Un autre effet de la propagande pernicieuse du rapport de HRW sur les massacres par des miliciens à Lattaquié est qu’il renforce l’illusion qu’en Syrie, les miliciens sont divisés entre les « mauvais extrémistes » et les « bons modérés », que les gouvernements occidentaux soutiennent. HRW dit qu’il n’a trouvé aucune preuve reliant la soi-disant Armée syrienne libre soutenue par l’Occident aux atrocités de Lattaquié. Ceci est cependant contredit par des rapports précédents selon lesquels le leader de l’Armée syrienne libre, le général Salim Idris, le « chouchou » modéré des gouvernements occidentaux, était à Lattaquié pendant les carnages. Non seulement il était présent à Lattaquié, mais il a été filmé célébrant « le succès » des opérations.
Le 11 août, le New York Times rapportait : « La visite du général Salim Idris, commandant de l’Armée syrienne libre, semble avoir eu pour objectif de montrer que lui et ses combattants étaient aussi impliqués dans les prises [sic] à Lattaquié dans le cadre d’un nouveau front dans la guerre civile. » Cet article ajoutait qu’Idris se vantait des « réalisations » dans une vidéo.
Le groupe Human Rights Watch ne constitue donc pas une contribution positive à la clarification du brouillard de la guerre que l’Occident a injecté sans relâche sur la Syrie – loin de là. HRW est une partie profonde et insidieuse du problème. En fait, le groupe blanchit la très réelle implication criminelle des gouvernements et des médias occidentaux dans la guerre secrète d’agression contre la Syrie.

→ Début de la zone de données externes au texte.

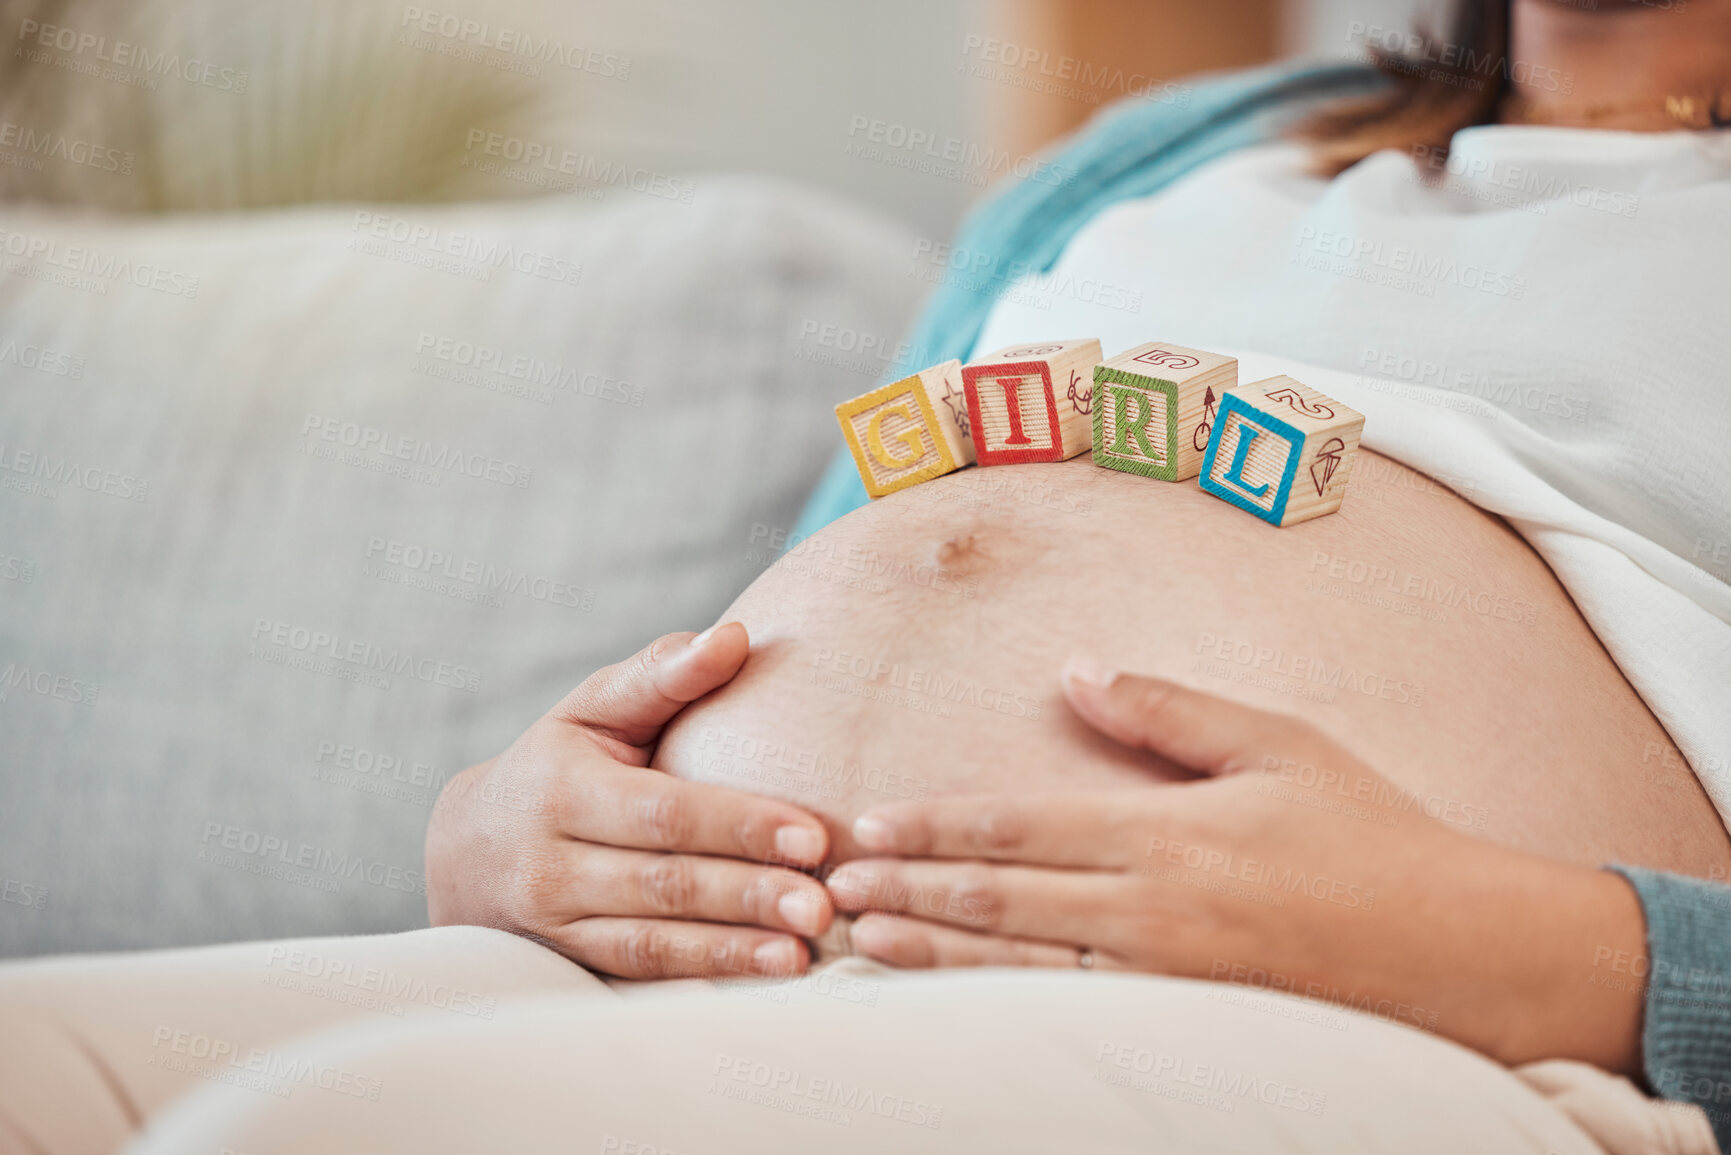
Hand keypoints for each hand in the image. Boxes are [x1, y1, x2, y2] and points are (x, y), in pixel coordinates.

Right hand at [427, 623, 833, 979]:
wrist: (465, 850)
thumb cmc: (556, 762)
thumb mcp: (593, 709)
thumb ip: (662, 675)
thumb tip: (734, 637)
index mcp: (562, 789)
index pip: (663, 811)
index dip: (738, 824)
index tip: (811, 836)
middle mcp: (549, 863)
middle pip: (663, 883)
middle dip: (748, 896)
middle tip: (824, 905)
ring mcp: (553, 924)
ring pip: (650, 942)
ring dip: (731, 951)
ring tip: (802, 955)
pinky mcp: (566, 965)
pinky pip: (636, 978)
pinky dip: (698, 981)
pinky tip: (756, 984)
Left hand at [827, 660, 1648, 1074]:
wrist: (1462, 956)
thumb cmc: (1371, 837)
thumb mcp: (1278, 745)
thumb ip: (1169, 710)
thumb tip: (1077, 669)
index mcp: (1167, 835)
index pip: (1017, 826)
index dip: (931, 825)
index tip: (864, 822)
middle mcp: (1151, 912)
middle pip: (997, 898)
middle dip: (903, 888)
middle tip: (826, 885)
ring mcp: (1165, 982)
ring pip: (1016, 969)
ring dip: (929, 953)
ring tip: (858, 943)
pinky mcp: (1184, 1028)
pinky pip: (1067, 1018)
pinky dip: (995, 1006)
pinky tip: (951, 1001)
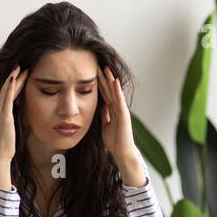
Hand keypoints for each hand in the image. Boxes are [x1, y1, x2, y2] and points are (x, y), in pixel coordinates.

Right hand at [0, 66, 27, 179]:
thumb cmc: (6, 144)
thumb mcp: (9, 126)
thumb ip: (13, 116)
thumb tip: (22, 108)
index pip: (6, 93)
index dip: (13, 83)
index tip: (20, 74)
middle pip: (6, 89)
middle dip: (14, 77)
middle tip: (21, 66)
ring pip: (7, 90)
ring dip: (14, 78)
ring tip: (21, 68)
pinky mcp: (3, 115)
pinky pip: (7, 98)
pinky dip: (10, 87)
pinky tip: (14, 78)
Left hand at [97, 65, 145, 185]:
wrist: (122, 152)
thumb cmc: (114, 141)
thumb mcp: (105, 124)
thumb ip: (104, 114)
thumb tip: (99, 106)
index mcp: (112, 109)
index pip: (104, 92)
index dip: (98, 82)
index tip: (92, 71)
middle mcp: (117, 107)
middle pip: (108, 89)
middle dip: (103, 77)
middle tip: (96, 63)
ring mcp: (121, 109)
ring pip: (114, 91)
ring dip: (110, 79)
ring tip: (105, 67)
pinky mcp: (124, 114)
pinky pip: (119, 100)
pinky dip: (116, 90)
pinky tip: (114, 81)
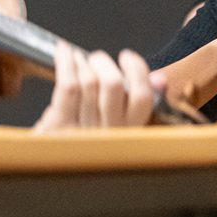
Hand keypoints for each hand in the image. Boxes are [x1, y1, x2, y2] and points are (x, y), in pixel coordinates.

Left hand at [35, 43, 162, 129]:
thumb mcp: (120, 124)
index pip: (142, 97)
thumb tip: (160, 78)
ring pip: (88, 82)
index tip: (127, 57)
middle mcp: (110, 132)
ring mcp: (84, 130)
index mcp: (131, 130)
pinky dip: (65, 62)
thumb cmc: (89, 140)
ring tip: (79, 58)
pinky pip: (67, 85)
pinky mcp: (60, 125)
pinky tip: (64, 51)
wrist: (56, 165)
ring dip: (82, 61)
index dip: (136, 70)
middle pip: (112, 84)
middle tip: (97, 59)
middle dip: (103, 61)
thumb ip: (140, 100)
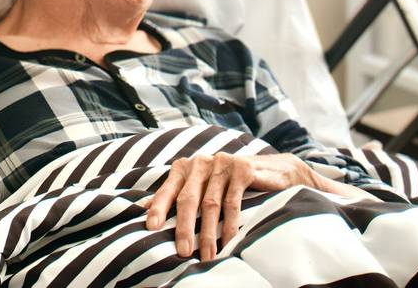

Les prix Nobel de la Paix peuvent sembler anodins. Mais ils sont une partie centrale de la machine de propagande occidentale, autant que le MI6, la CIA, le Mossad, le Pentagone, la Maison Blanche et toute la panoplie des médias occidentaux d’information aux titres augustes, comme la BBC et le New York Times.
(*) Finian Cunningham est né en 1963 à Belfast, en Irlande. Il est un expert éminent en affaires internationales. Auteur et commentateur, il a été expulsé du Bahreïn en juin 2011 pour ses articles critiques dans lesquels il soulignait les violations des droits de l’homme par le régime soutenu par l’Occident. Il est titulaire d’une maîtrise en chimie agricole et a travaillé comme rédacteur scientifique de la Royal Society of Chemistry, Cambridge, en Angleterre, avant de poursuivre une carrière dans le journalisme. Il est également musicien et compositeur. Pendant de nombreuses années, il a travaillé comme rédacteur en chef et écrivain dans les grands médias, y compris The Mirror, Irish Times et The Independent. Il vit maintenant en Afrique de l’Est où il écrit un livre sur le Bahreïn et le Printemps arabe. Il co-anime une émission hebdomadaire d’actualité, le dimanche à 15 heures GMT sur Bandung Radio.